— Здорово, Шутов. Как дела? У тебя вроде тихо?
— Пока тихо, — отвечаю.
— Не удивительно. Ты им вчера всыпал, так они теперь на мне злость вымещают. Прямо за горло берут.
— Держись, старина, — говорю ему, — постарайся ударить своим резервом справа, а я стукну слева…
— Конечно, надо бы на помощь Банникову батальон послать. Но оголять фронт опасно. Думаю, товарищ майор, это дело следует поручить первой роте. Ока у нас правофланговая, и ей развернуться проще всего, кроме того, во вчерашнем бою первая рота потерь не имела и сейчас наиболее боеспособна.
Рассуждения начальника штаба логичны. Мы с комиссаром соглашаемся.
Скоро шум боя усилился, а потом стал отдаляться.
Опять позвонил Банников. Поблагодарил, сообщил, что совместным ударом противник отброшен и положение восстановлено.
В течение дня фашисты еще несколько раз пытались атаковать 90-ю танковую дивизию, но успеха так и не достигли.
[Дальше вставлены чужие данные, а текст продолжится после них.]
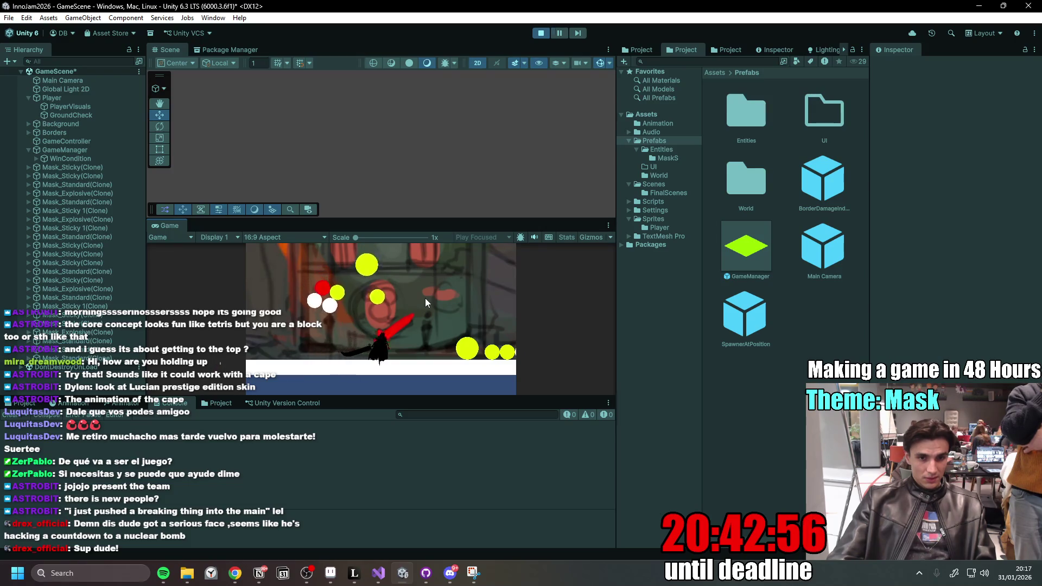
key(a)
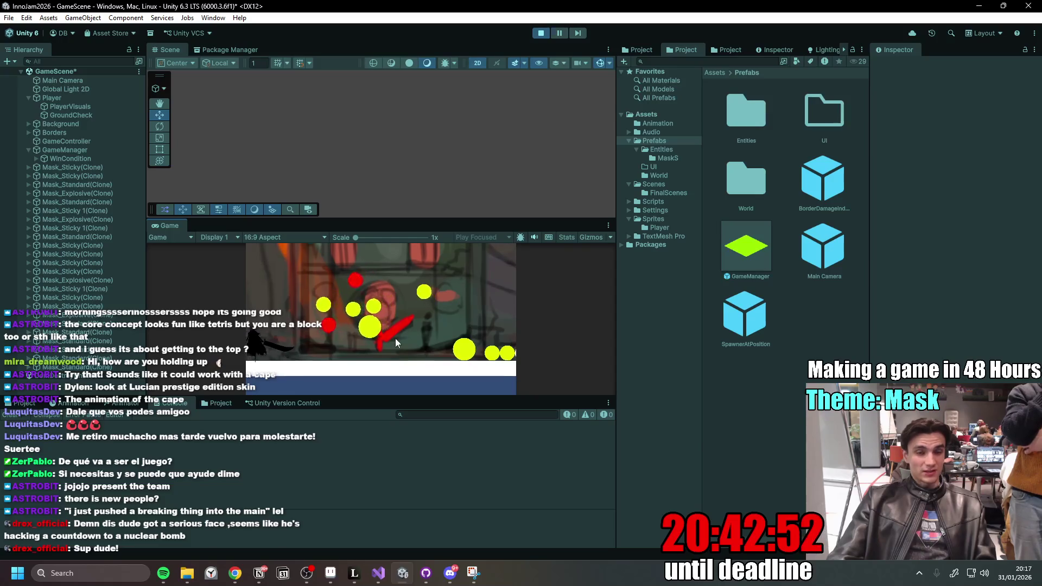
key(space)
key(d)
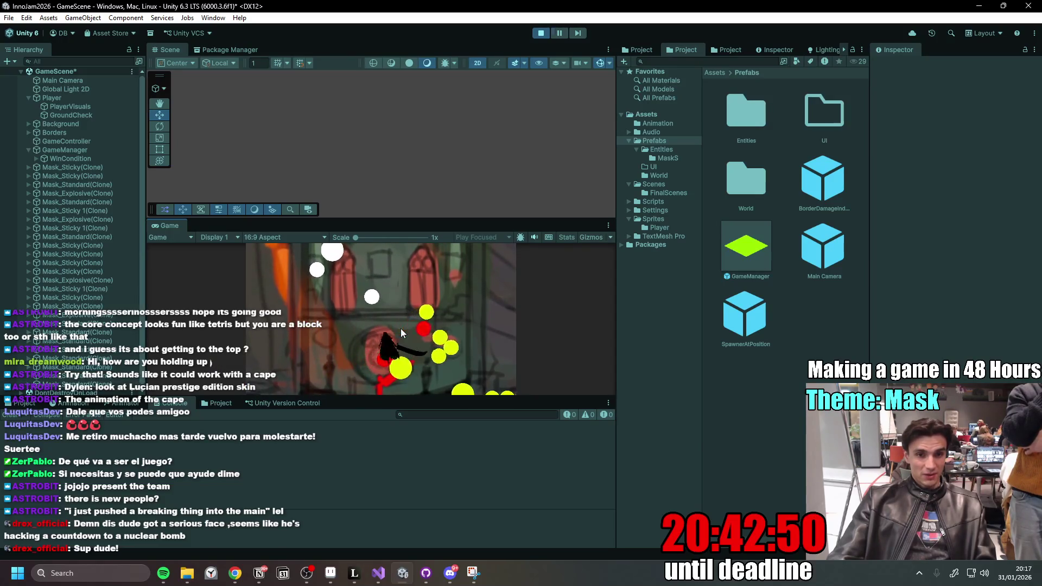
key(a)
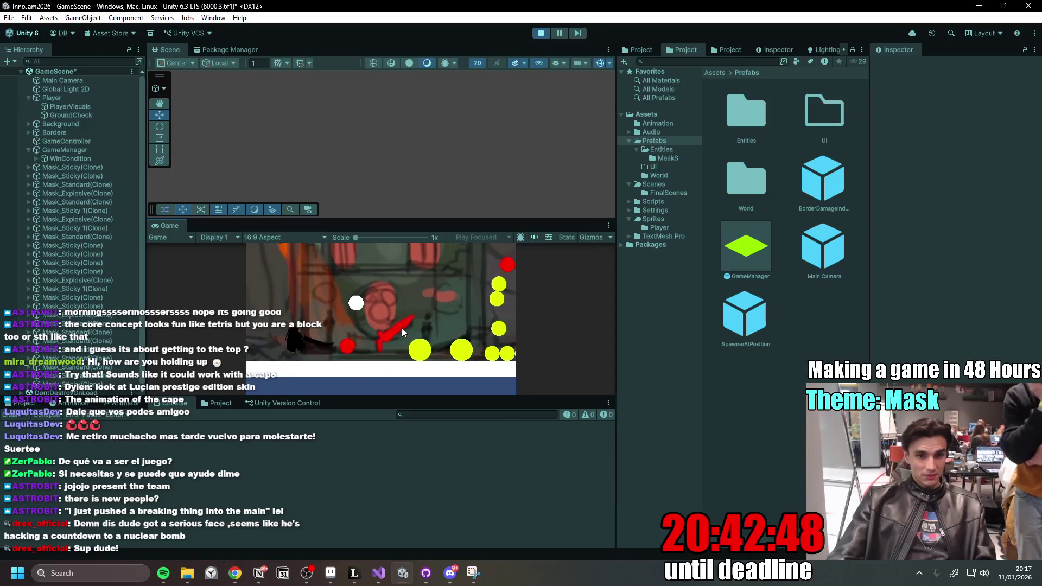
key(a)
Для нашей бригады день прошел более или менее спокойно. Вечером ко мне зашел командир батальона Лукащук. Доложил, что восстановлены все подбитые накануне «тридцатьчетверки». Одновременно сообщил, что взвод Метельского просит разрешения в очередном бою использовать немецкие танки.
Это меня удивило. Я знал, что ни один нормальный танкист не согласился бы пересесть с «тридцатьчетверки» на «Т-III» или «Т-IV». В чем же дело? Кажется, парень что-то затеял.
Я тут же отправился к Метельскому. Застал его самого и танкистов изучающими трофейные машины.
— Ты что придумал? — спрашиваю у него. — Действительно тебе больше нравятся эти коробки?
— Что вы? — искренне удивился он. — Как можно такое подумать! Я просто хочу одурачить фашистов. В бою появлюсь на этих, как вы их называете, коробках и введу их в заблуждение. Вот увидите, как хорошо все получится.
— Если так, желаю успеха.
Командир взвода посмотрел на меня и облегченно вздохнул:
— Откровенно говоря, Степан Федорович, я опасался, что вы не разрешите.
— Почему? Ведь ты знаешь, Юра, я против слюнявой жалости…
Не добившись успеха в атаках против Банникова, на следующий день фашисты насели на нас. С утра появились десятка три бомбардировщиков и бомбили, бомбили, бомбили. Такое впечатление, словно они решили перепахать все поле. Близкий разрыв качнул и мой танк. Механик-водитель выскочил на минуту, опять возвратился, докладывает:
— Разбит каток, порвана гусеница.
— Хорошо, хоть орудие цело. Можно с места стрелять.
В шлемофоне голоса. Радио работает без умолку. То один, то другой комбаты докладывают о потерях.
Самолеты уходят. Наблюдая в смотровую щель, я вижу, как с опушки далекого леса в нашу сторону двинулись угловатые машины с черно-белыми крестами на башнях. Их много, во всяком случае, больше пятидесяти.